Paramount Years (1951-1955)


French poster

When Worlds Collide (1951)

While waiting for Destination Moon to finish the special effects sequences, Pal acquired the rights to When Worlds Collide from Paramount and was trying to convince studios to film it. No one was interested as it was thought that Destination Moon would be a flop. Paramount executives had turned down Pal's Destination Moon project, but when they saw the lines going around the block when it opened they realized their error and immediately negotiated a deal with Pal for When Worlds Collide.

When Worlds Collide was a fun film for George. Filming was smooth and the effects crew produced incredible shots depicting the destruction of the Earth. With the announcement of George receiving an Oscar for effects on Destination Moon, Paramount was anxious for Pal to finish When Worlds Collide. Script changes were made and the ending was altered.

Chesley Bonestell, who had been doing production drawings for the film had created a painting which was to be used to build a miniature set for the final scenes, Paramount pushed for the completion of the film and the painting was cut into the film for a preview audience. The audience was enthusiastic at the screening so the print remained as it was.

War of the Worlds (1953)


1953 Paperback
After the success of When Worlds Collide and Pal's second Oscar, Pal considered filming the sequel, After Worlds Collide, and even got Paramount to purchase the rights.

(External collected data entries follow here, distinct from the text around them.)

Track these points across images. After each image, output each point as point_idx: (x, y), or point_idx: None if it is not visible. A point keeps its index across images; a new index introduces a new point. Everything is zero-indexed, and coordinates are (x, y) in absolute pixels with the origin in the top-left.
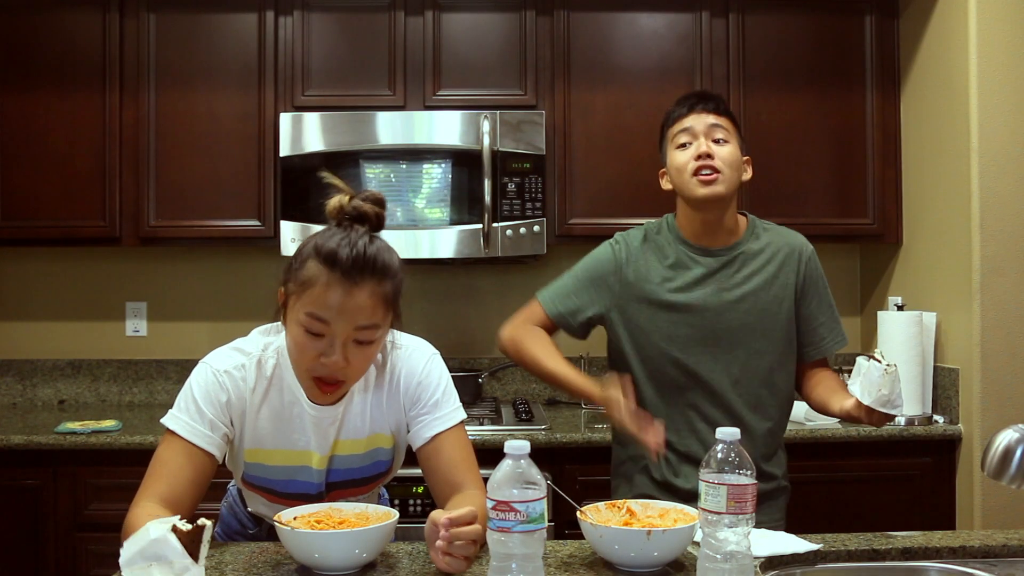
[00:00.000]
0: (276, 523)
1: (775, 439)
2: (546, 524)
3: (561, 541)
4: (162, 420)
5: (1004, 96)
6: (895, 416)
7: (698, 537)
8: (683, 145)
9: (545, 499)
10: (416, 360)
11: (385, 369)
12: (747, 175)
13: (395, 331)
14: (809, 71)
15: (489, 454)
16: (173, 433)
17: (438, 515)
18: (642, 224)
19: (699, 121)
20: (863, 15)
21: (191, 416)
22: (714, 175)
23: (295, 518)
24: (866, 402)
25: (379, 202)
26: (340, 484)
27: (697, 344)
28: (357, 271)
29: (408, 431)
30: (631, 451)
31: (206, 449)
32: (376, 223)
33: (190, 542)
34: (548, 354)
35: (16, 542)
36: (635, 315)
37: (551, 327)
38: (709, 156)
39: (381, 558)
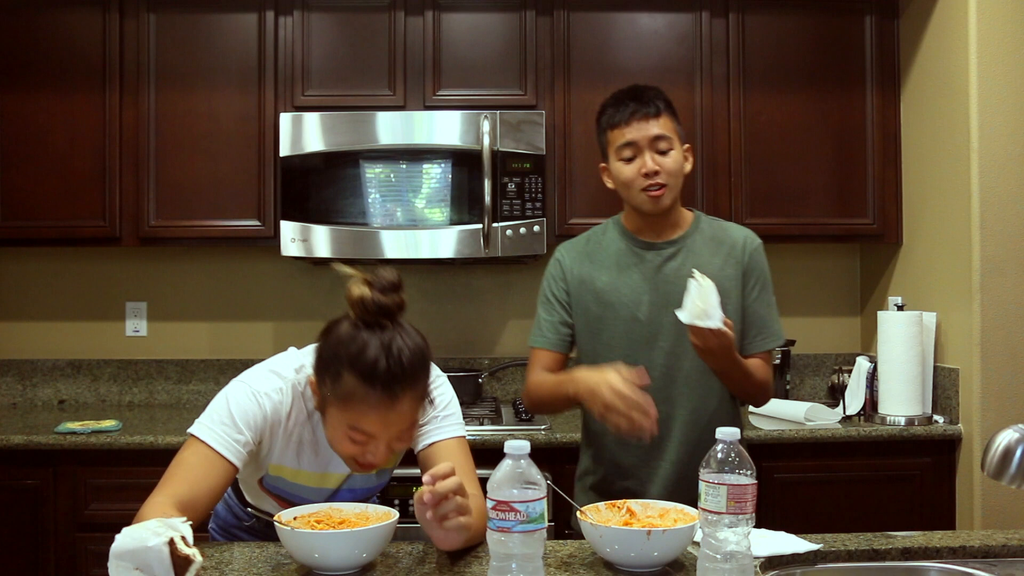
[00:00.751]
0: (276, 523)
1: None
2: (546, 524)
3: (561, 541)
4: (189, 430)
5: (1004, 96)
6: (714, 329)
7: (698, 537)
8: (627, 159)
9: (545, 499)
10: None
11: None
12: (688, 166)
13: None
14: (809, 71)
15: (489, 454)
16: (200, 440)
17: (422, 490)
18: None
19: (640, 133)
20: (863, 15)
21: (224, 428)
22: (661, 190)
23: (295, 518)
24: (685, 320)
25: (397, 288)
26: (353, 493)
27: (643, 340)
28: (398, 386)
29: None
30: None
31: (231, 460)
32: (399, 311)
33: (179, 566)
34: (547, 381)
35: (16, 542)
36: (585, 316)
37: (556, 359)
38: (656, 172)
39: (381, 558)
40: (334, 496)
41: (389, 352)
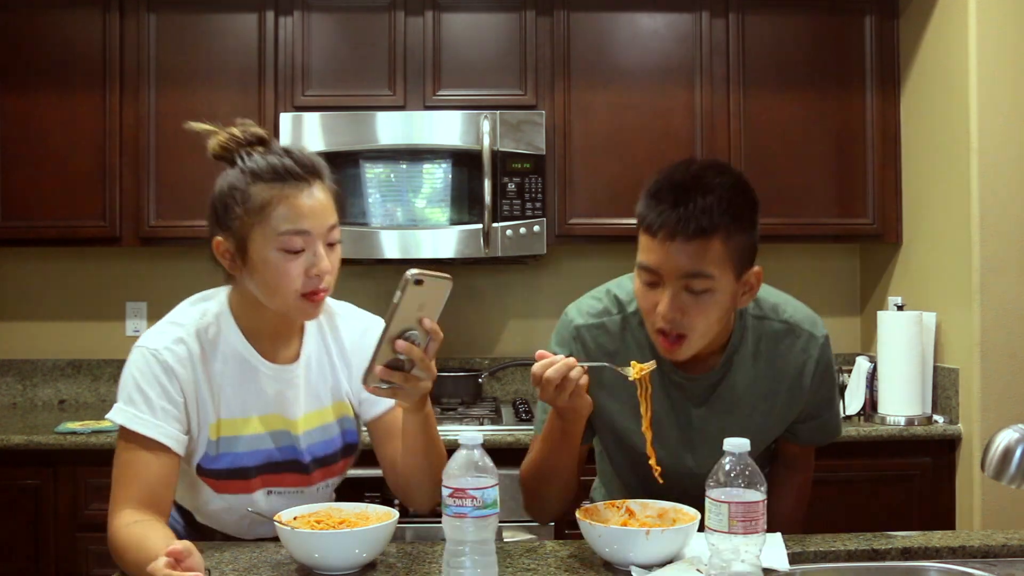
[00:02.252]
0: (276, 523)
1: None
2: (498, 510)
3: (561, 541)
4: (108, 416)
5: (1004, 96)
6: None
7: (698, 549)
8: (645, 282)
9: (497, 487)
10: (354, 320)
11: (327, 331)
12: (746, 299)
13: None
14: (809, 71)
15: (491, 453)
16: (129, 431)
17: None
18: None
19: (669, 261)
20: (863, 15)
21: (139, 408)
22: (678, 343)
23: (295, 518)
24: None
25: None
26: (321, 460)
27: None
28: (307, 172)
29: (360, 403)
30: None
31: (162, 442)
32: (271, 139)
33: None
34: (534, 456)
35: (16, 542)
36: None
37: None
38: (676, 317)
39: (381, 558)
40: (296, 454)
41: (286, 152)
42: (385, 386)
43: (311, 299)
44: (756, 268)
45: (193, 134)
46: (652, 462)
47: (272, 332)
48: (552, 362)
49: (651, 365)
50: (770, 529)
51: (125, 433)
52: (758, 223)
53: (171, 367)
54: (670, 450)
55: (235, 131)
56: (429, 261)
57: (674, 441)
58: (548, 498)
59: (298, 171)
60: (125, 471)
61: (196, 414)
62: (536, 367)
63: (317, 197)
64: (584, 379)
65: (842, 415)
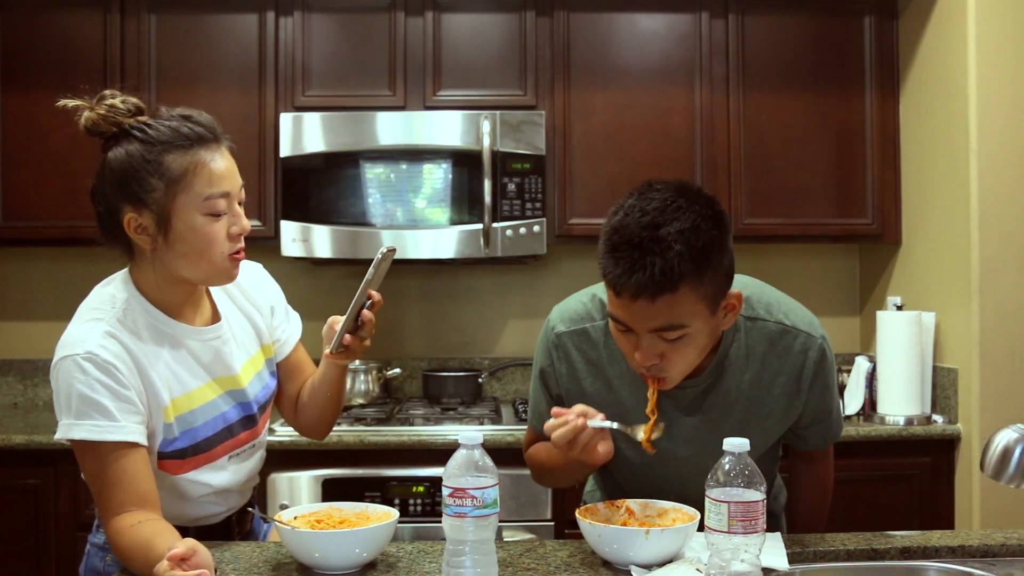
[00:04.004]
0: (276, 523)
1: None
2: (498, 510)
3: (561, 541)
4: (59, 436)
5: (1004, 96)
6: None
7: (698, 548)
8: (621, 331)
9: (497, 487)
10: (243, 266)
11: (229, 285)
12: (728, 321)
13: None
14: (809, 71)
15: (491, 454)
16: (88, 443)
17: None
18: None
19: (637, 319)
20: (862, 16)
21: (95, 419)
22: (661, 381)
23: (296, 517)
24: None
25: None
26: (263, 405)
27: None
28: (213, 135)
29: (274, 342)
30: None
31: (131, 441)
32: (146, 109)
33: None
34: (542, 458)
35: (17, 542)
36: None
37: None
38: (655, 363)
39: (381, 558)
40: (247, 408)
41: (185, 118)
42: (341, 349)
43: (234, 259)
44: (735, 291)
45: None
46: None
47: (186, 301)
48: (561, 423)
49: (660, 429)
50: (794, 524)
51: (88, 445)
52: (730, 245)
53: (111, 364)
54: (664, 458)
55: (116, 103)
56: (429, 261)
57: (665, 450)
58: (555, 483)
59: (207, 135)
60: (105, 481)
61: (147, 403)
62: (547, 426)
63: (228, 158)
64: (596, 439)
65: (842, 415)
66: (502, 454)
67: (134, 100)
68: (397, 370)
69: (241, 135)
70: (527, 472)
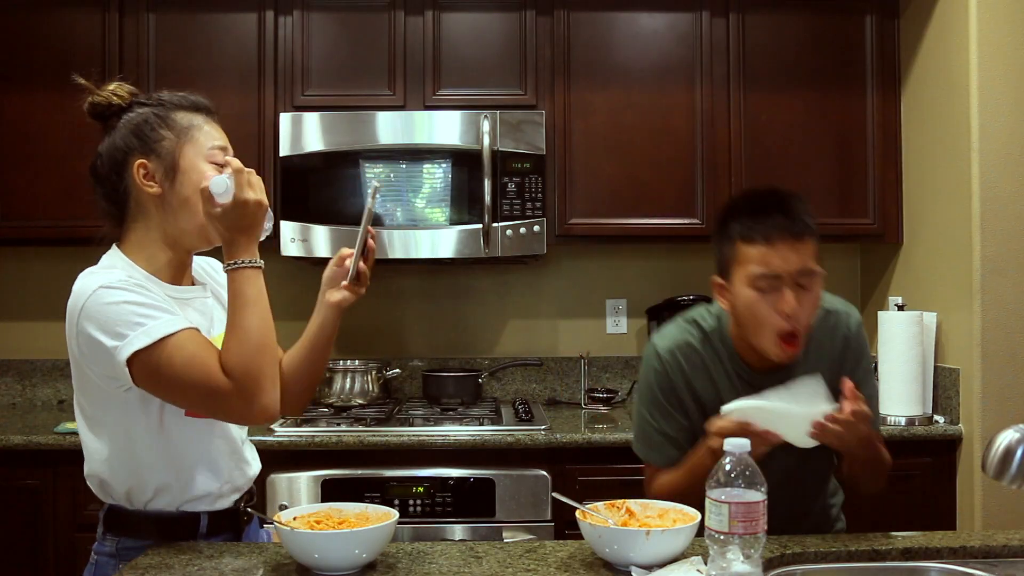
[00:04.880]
0: (276, 523)
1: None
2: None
3: (561, 541)
4: (121, 357)
5: (1004, 96)
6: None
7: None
8: (761, 289)
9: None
10: (207, 259)
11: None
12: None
13: None
14: (809, 71)
15: (491, 454)
16: (150, 348)
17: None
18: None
19: (786, 263)
20: (863, 15)
21: (151, 319)
22: (795, 341)
23: (295, 518)
24: (805, 444)
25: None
26: None
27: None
28: (210, 109)
29: None
30: None
31: (194, 327)
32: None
33: None
34: (675, 475)
35: (15, 542)
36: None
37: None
38: (798, 311)
39: (381, 558)
40: None
41: (181, 91)
42: (355, 281)
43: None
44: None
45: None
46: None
47: (175, 269)
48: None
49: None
50: (855, 491)
51: (154, 350)
52: None
53: (143, 284)
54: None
55: (115, 88)
56: (429, 261)
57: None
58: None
59: (206, 106)
60: (194, 362)
61: None
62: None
63: (218, 123)
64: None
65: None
66: (502, 454)
67: (130, 87)
68: (397, 370)
69: (240, 134)
70: (527, 472)
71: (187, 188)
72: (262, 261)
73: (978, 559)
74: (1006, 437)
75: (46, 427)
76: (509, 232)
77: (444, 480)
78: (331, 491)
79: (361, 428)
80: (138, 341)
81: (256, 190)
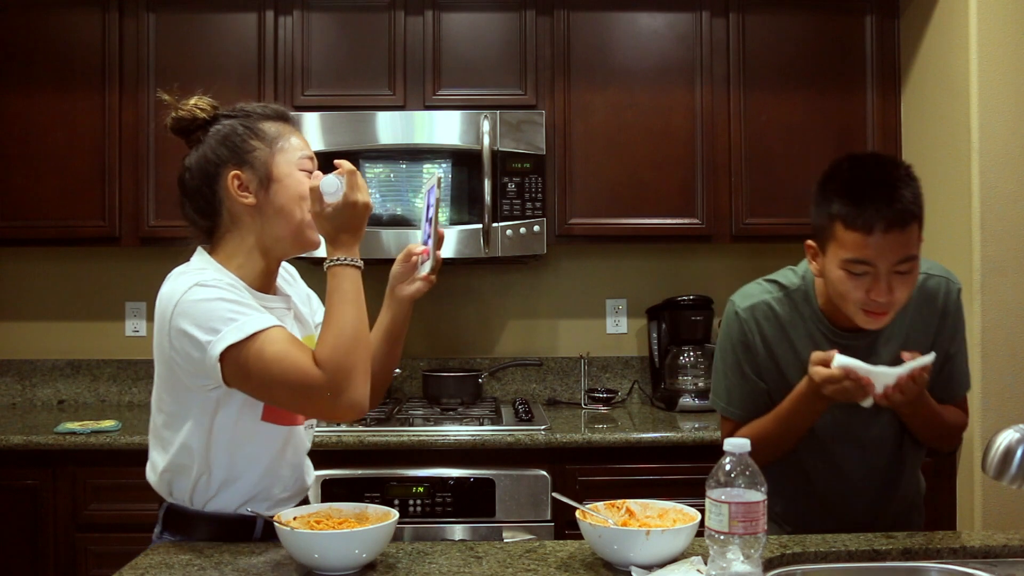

Paramount eventually shelved the project in favor of War of the Worlds. Paramount had originally purchased the rights from H.G. Wells in 1925 in hopes of having it done by Cecil B. DeMille.

"Without a doubt The War of the Worlds is one of the most exciting, inventive, and downright terrifying motion pictures ever made. More than twenty-five years after its initial release, it continues to hold audiences spellbound."
— Gail Morgan Hickman

War of the Worlds won George Pal another Oscar for Best Special Effects.

Houdini (1953)

Pal's next film, Houdini, departed from science fiction. Magic had interested Pal since his early days in Budapest. A script had been written by Dore Schary but Pal wasn't impress by it and had another written. He suggested Paramount should buy the Schary script to avoid any complications later. Paramount refused to pay the asking price of $5000.00. Later, Paramount found themselves paying out $17,000.00 to stave off a threatened lawsuit for infringement of the Schary script.

Pal wanted all the magic in the film to be 'real', no camera tricks were t be used, Tony Curtis spent two months prior to filming learning and practicing magic to ensure the realism for the film.

"While not one of Pal's best films, Houdini is still an entertaining motion picture, primarily due to good performances by Tony Curtis, Janet Leigh, and Torin Thacher. One of the problems with the film is that it is at its core a realistic story. Although Pal and writer Philip Yordan have taken liberties with Houdini's biography, it is still essentially about an actual person. Pal's particular genius has always been with fantastic subjects, and the life story of Harry Houdini is simply too restrictive for his imagination."
— Gail Morgan Hickman


Naked Jungle (1954)

 

Houdini was the first time Pal worked with screenwriter Philip Yordan. While working on Houdini, Pal asked Yordan if he had a favorite story he would like to see filmed. Yordan suggested Leinigen vs the Ants by Carl Sephenson which had appeared in Esquire magazine. After an intensive search for the author, the rights were obtained. The title was changed to The Naked Jungle and Charleton Heston was hired to play the lead. Heston would play a plantation owner in South America fighting an invasion of army ants intent on destroying anything or anyone in their path.

Paramount was less than enthusiastic about the project and continually meddled with the production. Pal originally wanted Leslie Caron to play the female lead but Paramount insisted on Eleanor Parker which lead to dramatic changes to the script. In spite of the studio interference, the film was a success.

Conquest of Space (1955)

With Pal's next film, Conquest of Space, the studio interfered even more. The story was cut back dramatically and reworked till it barely resembled the original concept Pal had in mind. Pal got Philip Yordan, Barre Lyndon (War of the Worlds) along with Worthington Yates to write the script. Chesley Bonestell was also brought in as consultant.


"When I first began making pictures, the studio left me alone, but after awhile the front office, which is the greatest nemesis of the filmmaker, began to think up ways in which they could improve my pictures. When they got around to Conquest of Space, they succeeded in ruining it."
— George Pal

Paramount decided that science fiction/ fantasy films no longer fit into their economic scheme. So Pal left Paramount and took his family on a well deserved 31 day vacation to South America.